Two lines in the data below mark the range: the one with "Oxidation in Acid Electrolytes" and the one with "The oxidation of". Return both, along with every line between them, exactly.

▶ **Input for this task**

********************

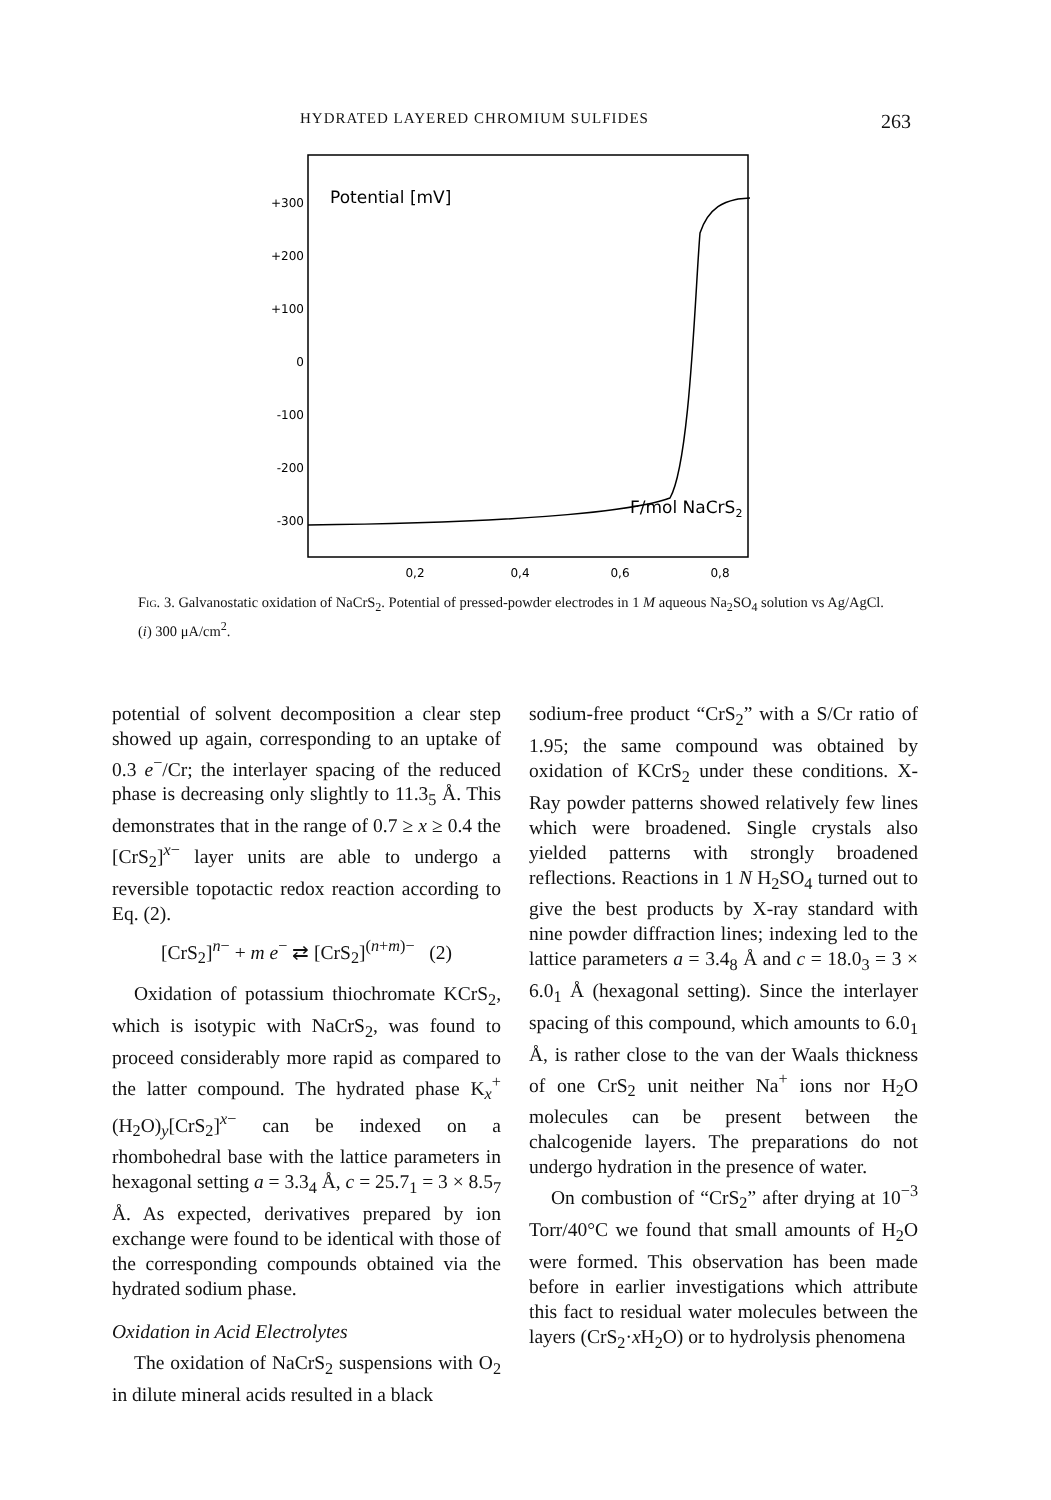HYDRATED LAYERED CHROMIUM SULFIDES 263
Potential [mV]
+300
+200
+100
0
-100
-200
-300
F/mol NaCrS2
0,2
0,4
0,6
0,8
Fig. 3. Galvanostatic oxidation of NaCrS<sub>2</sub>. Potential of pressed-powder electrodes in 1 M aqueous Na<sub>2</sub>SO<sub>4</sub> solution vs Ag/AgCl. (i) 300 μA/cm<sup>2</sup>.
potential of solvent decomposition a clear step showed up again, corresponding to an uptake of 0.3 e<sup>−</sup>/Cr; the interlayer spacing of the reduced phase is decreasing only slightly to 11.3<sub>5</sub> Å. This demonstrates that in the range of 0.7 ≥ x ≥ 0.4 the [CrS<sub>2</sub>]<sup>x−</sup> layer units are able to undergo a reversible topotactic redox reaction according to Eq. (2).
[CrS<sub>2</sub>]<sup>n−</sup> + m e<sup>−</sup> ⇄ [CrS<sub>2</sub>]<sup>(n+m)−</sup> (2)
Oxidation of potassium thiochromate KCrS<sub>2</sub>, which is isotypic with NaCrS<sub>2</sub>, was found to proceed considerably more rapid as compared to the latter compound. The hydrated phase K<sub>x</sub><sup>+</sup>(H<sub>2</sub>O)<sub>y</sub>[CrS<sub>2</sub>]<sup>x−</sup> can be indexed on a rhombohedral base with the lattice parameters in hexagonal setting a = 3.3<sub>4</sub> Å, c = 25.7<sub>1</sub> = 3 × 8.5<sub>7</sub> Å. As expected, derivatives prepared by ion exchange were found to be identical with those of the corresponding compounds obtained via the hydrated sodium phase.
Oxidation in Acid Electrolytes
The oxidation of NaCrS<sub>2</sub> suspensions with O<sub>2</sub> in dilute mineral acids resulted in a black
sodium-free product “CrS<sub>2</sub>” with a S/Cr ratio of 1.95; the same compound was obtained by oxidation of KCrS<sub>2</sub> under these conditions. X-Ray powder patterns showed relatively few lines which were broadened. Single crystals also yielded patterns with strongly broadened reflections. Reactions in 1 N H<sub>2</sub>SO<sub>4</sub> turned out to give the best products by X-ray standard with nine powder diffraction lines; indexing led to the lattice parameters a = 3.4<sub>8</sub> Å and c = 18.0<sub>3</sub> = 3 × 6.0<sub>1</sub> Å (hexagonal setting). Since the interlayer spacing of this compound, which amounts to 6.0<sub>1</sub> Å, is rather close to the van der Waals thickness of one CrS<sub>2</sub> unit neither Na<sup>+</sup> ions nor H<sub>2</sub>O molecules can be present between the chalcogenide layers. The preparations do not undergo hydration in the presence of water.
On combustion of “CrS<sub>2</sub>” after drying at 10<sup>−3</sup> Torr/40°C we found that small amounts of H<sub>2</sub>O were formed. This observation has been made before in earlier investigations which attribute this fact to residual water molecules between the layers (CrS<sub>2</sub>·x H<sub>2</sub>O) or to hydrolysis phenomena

********************

▶ **Response to the task**
Oxidation in Acid Electrolytes
The oxidation of NaCrS<sub>2</sub> suspensions with O<sub>2</sub> in dilute mineral acids resulted in a black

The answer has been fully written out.